LLMs need a lot, and I mean a lot of training data to generate results as decent as ChatGPT or Midjourney do, and then need to process all that data. There aren’t really clear numbers on the amount of energy required to train one, I’ve seen estimations such as 1.2 to 10 gigawatt-hours used to train ChatGPT. OpenAI’s Sam Altman stated that a single request costs "probably single-digits cents", which a StackExchange user has calculated to mean roughly 300 Wh per request. As a comparison, a google search costs roughly 0.3 Wh.

Seeing as LLMs could only be used to create concept art (and I’d argue art that isn’t made by humans is missing the point, but that’s a different rant) and similarly "looks-correct-but-doesn’t-need-to-be" products, I think they’ll end up having rather niche use cases, which wouldn’t justify the huge training cost required to get good results.

So by now, we’ve eliminated basically all use cases for LLMs and blockchain as either not being fulfilled or not being worth it. But for the hell of it, let’s ask one more question:

Question 3: Are there major unresolved problems?
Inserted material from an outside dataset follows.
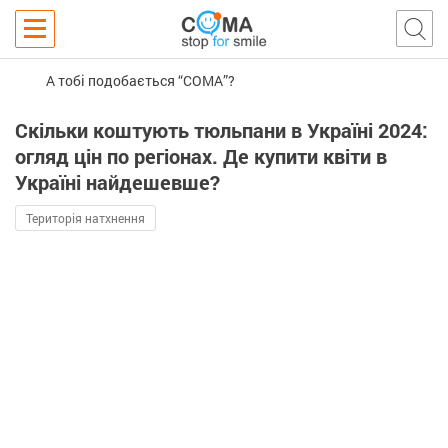
А тобі подобається “COMA”?
Скільки коштують тюльпани в Україні 2024:
огляд цін по регіонах. Де купити квіти в
Україні найдешевше?
Територія натхнення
So far, we’ve only discussed technical limitations, but problems that stop a technology from being useful go way beyond that. As an example, AI companies are being sued left and right because they used data from people’s works without their consent. LLMs depend on having loads of training data, but you realistically can’t acquire that much of it while asking all the people who made that art, software or other work for their consent. There is at least kind of an opt-out system where OpenAI/ChatGPT respects being excluded via a robots.txt file, but that can’t be sufficient, especially as most artists have zero control over the robots policy on the platforms they post their art to. Additionally, even if I consented to OpenAI collecting my data from, say, this blog, it does also contain personally identifiable information, so I need to be able to request it being taken down as per the GDPR. You can’t simply take data out of a model after it’s been trained on it, so that’d mean periodically having to retrain the model to comply with GDPR takedown requests, which would mean there’s even more of an energy cost there.
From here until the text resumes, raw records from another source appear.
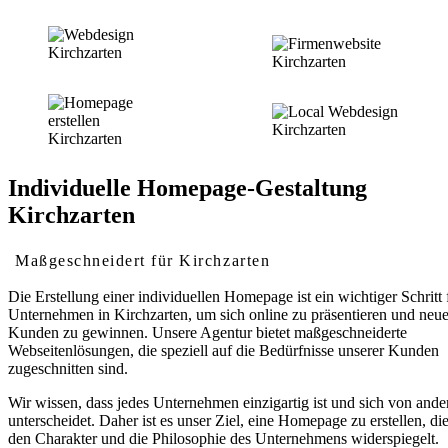
Individuelle Homepage-Gestaltung
Kirchzarten
Maßgeschneidert für Kirchzarten
Die Erstellung einer individuellen Homepage ist ein wichtiger Schritt 
Unternehmen in Kirchzarten, um sich online zu präsentieren und neu
Kunden zu gewinnen. Unsere Agentur bietet maßgeschneiderte
Webseitenlösungen, die speziell auf die Bedürfnisse unserer Kunden
zugeschnitten sind.
Wir wissen, dass jedes Unternehmen einzigartig ist und sich von ande
unterscheidet. Daher ist es unser Ziel, eine Homepage zu erstellen, di
den Charakter und die Philosophie des Unternehmens widerspiegelt.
There are other problems related to generative AI, such as who owns the things it generates, but I think this example goes to show that even if it didn’t have the problems I’ve addressed before, there still are practical problems that will eventually come to bite AI companies.

Conclusion

I’ll happily admit that I’m a bit of a skeptic boomer when it comes to new hyped technologies, but I think I have good reason for that - as shown above, the technologies we’ve discussed today either hardly have any use cases or can’t justify their associated costs with their use cases. I think the questions we’ve established are a good baseline check for whether some new technology is useful - kind of like the Bechdel test, where passing it doesn’t have to mean the thing in question is great, but not passing it is a pretty strong indicator that there’s something wrong with it. So keep them in mind for the future, and maybe also tell your managers about them. Help make work meetings a better place.